**Extrait présenté:**
Budget de l’Etat : le déficit encore revu à la hausse

Alena Schillerová, photo: Site officile du Gouvernement tchèque

500 milliards de couronnes (18,5 milliards d’euros) : tel est le nouveau montant du déficit du budget de l’Etat tchèque prévu pour cette année. L’augmentation a été approuvée par le gouvernement, lundi.

Photo illustrative: Marco Verch/Flickr, CC BY 2.0
Il s’agit de la troisième hausse approuvée par le cabinet d’Andrej Babiš depuis le début de la crise du coronavirus. Selon la ministre des Finances, Alena Schillerová (mouvement ANO), il devrait s’agir de la dernière révision d’une loi des finances qui initialement, lors de son adoption par le Parlement à l’automne dernier, tablait sur un déficit total de 40 milliards de couronnes (près de 1,5 milliard d’euros) pour 2020, après avoir atteint un montant final de 28,5 milliards en 2019 (1,05 milliard d’euros). Un amendement à la loi devrait être présenté à la Chambre des députés dans le courant du mois de juin, profitant de l’état d’urgence législative.

**Données enregistrées:**
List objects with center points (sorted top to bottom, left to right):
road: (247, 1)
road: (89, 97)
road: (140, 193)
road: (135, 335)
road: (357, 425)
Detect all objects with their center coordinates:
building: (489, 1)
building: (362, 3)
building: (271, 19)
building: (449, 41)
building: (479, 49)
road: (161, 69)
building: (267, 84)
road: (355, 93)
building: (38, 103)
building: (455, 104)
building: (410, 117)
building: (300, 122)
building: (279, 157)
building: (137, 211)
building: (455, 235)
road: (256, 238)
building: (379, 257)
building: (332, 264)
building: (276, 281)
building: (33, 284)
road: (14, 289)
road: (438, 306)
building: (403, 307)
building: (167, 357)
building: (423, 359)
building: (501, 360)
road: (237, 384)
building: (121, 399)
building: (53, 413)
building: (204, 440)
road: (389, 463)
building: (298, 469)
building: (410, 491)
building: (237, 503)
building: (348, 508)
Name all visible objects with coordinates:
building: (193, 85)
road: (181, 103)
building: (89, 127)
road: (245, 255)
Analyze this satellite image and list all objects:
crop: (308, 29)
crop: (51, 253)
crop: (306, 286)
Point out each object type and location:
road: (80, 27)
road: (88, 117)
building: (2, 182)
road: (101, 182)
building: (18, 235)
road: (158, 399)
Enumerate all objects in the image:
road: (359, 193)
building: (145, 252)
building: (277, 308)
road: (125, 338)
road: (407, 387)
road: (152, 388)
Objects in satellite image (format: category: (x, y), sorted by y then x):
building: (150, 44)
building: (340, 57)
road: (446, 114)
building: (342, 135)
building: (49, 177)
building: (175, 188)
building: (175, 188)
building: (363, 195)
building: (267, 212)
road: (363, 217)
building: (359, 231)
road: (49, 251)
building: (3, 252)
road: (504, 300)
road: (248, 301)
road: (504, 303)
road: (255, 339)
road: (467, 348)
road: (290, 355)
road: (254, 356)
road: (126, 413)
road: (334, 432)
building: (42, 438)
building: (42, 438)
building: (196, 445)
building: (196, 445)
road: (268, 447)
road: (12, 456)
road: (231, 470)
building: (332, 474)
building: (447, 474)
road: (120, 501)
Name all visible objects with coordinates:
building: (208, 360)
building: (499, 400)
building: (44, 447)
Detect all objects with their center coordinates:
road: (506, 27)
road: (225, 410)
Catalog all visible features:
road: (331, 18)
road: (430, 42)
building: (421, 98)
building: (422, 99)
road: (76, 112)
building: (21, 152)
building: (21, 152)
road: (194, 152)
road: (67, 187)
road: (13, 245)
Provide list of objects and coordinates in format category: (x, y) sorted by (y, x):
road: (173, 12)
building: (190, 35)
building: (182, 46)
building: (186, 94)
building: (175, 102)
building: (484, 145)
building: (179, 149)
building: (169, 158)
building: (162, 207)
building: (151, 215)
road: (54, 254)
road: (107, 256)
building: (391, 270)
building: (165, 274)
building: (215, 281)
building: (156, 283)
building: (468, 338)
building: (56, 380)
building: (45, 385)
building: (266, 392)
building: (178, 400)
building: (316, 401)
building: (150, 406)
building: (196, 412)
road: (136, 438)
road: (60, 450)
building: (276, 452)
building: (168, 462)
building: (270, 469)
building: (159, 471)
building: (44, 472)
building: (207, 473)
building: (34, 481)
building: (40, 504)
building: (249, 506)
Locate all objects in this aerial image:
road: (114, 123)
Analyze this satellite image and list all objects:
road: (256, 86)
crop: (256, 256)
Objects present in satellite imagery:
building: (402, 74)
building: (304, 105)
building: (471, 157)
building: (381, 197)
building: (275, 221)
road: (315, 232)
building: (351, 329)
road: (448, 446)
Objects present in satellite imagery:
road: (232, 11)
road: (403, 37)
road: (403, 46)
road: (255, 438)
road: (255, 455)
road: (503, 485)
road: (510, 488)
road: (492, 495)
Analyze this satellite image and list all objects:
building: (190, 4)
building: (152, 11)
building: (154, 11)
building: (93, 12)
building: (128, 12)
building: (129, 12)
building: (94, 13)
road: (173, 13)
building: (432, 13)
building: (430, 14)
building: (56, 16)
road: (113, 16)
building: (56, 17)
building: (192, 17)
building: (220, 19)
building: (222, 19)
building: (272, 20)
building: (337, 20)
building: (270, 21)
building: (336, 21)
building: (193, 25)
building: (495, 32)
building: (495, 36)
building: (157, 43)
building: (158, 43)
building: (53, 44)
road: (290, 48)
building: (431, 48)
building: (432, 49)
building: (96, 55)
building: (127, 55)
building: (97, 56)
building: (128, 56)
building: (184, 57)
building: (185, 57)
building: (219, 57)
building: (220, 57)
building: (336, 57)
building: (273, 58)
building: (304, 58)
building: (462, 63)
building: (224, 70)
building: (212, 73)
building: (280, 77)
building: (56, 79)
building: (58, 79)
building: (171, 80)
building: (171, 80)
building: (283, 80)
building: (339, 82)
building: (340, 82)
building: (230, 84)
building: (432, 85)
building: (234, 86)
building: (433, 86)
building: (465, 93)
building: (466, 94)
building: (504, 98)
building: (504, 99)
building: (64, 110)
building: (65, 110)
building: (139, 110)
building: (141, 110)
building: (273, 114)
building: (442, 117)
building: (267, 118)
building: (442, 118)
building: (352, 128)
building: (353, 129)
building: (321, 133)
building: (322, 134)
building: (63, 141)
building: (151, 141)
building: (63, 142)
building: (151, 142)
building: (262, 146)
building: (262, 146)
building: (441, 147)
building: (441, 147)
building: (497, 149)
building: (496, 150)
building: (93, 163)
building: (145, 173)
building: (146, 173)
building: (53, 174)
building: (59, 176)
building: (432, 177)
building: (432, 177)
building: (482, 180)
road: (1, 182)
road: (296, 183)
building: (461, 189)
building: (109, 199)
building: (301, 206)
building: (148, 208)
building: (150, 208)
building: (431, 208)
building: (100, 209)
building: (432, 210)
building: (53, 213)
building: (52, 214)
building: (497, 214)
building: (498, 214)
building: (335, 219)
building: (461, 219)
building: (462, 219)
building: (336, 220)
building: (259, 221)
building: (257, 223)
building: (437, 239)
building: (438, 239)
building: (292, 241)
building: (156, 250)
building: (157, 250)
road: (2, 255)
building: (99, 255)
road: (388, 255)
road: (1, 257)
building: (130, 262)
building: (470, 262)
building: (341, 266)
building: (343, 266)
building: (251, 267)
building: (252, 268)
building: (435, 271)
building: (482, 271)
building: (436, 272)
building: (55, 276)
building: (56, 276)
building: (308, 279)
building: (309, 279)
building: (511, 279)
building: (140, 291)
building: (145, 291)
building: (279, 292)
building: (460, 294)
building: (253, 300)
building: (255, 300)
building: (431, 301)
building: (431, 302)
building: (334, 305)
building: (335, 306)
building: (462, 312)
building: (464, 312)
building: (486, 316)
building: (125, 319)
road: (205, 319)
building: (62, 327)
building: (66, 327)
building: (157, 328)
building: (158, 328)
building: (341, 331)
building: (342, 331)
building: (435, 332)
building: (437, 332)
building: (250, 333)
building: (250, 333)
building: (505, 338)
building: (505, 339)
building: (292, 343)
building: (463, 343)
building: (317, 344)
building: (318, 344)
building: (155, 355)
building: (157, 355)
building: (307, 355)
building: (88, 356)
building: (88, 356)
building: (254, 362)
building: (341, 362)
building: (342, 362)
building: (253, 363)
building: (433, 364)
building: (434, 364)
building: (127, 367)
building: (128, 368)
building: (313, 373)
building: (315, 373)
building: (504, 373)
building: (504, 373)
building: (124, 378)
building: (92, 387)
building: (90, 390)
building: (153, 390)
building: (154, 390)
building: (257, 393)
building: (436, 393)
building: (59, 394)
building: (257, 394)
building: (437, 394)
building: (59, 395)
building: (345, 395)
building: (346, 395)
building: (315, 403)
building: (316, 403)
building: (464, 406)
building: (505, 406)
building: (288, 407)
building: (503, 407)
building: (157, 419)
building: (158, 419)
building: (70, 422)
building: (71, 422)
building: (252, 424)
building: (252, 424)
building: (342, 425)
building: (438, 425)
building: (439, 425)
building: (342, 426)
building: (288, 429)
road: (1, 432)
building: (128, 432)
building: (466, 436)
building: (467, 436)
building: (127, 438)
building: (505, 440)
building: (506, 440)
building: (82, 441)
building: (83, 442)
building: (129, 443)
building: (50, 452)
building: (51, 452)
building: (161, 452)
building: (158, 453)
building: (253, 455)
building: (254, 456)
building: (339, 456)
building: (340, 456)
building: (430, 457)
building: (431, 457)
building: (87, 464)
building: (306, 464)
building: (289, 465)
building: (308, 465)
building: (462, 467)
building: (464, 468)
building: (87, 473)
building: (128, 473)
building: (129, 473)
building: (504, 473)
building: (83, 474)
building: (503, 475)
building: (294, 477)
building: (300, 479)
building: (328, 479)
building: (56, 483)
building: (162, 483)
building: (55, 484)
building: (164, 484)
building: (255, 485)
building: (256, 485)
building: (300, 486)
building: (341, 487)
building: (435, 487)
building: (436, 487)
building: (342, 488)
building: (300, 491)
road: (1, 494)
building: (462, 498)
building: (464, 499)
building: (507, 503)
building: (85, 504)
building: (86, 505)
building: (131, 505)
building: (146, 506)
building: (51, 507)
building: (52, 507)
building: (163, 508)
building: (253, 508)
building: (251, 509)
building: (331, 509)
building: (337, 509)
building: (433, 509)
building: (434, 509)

**Consigne:**
Répondez brièvement aux questions suivantes d'après l'extrait.
1. À combien s'élève le nouveau déficit du budget de l'État tchèque prévu pour cette année ?
2. Quel déficit total la loi des finances prévoyait-elle pour 2020 lors de son adoption par le Parlement ?
3. Au cours de quel mois l'amendement devrait-il être présenté à la Chambre des députés ?
Appuyez-vous uniquement sur l'extrait pour répondre.

**Réponse:**
1. 500 milliards de couronnes (18,5 milliards d'euros).
2. 40 milliards de couronnes (près de 1,5 milliard d'euros).
3. Au mois de juin.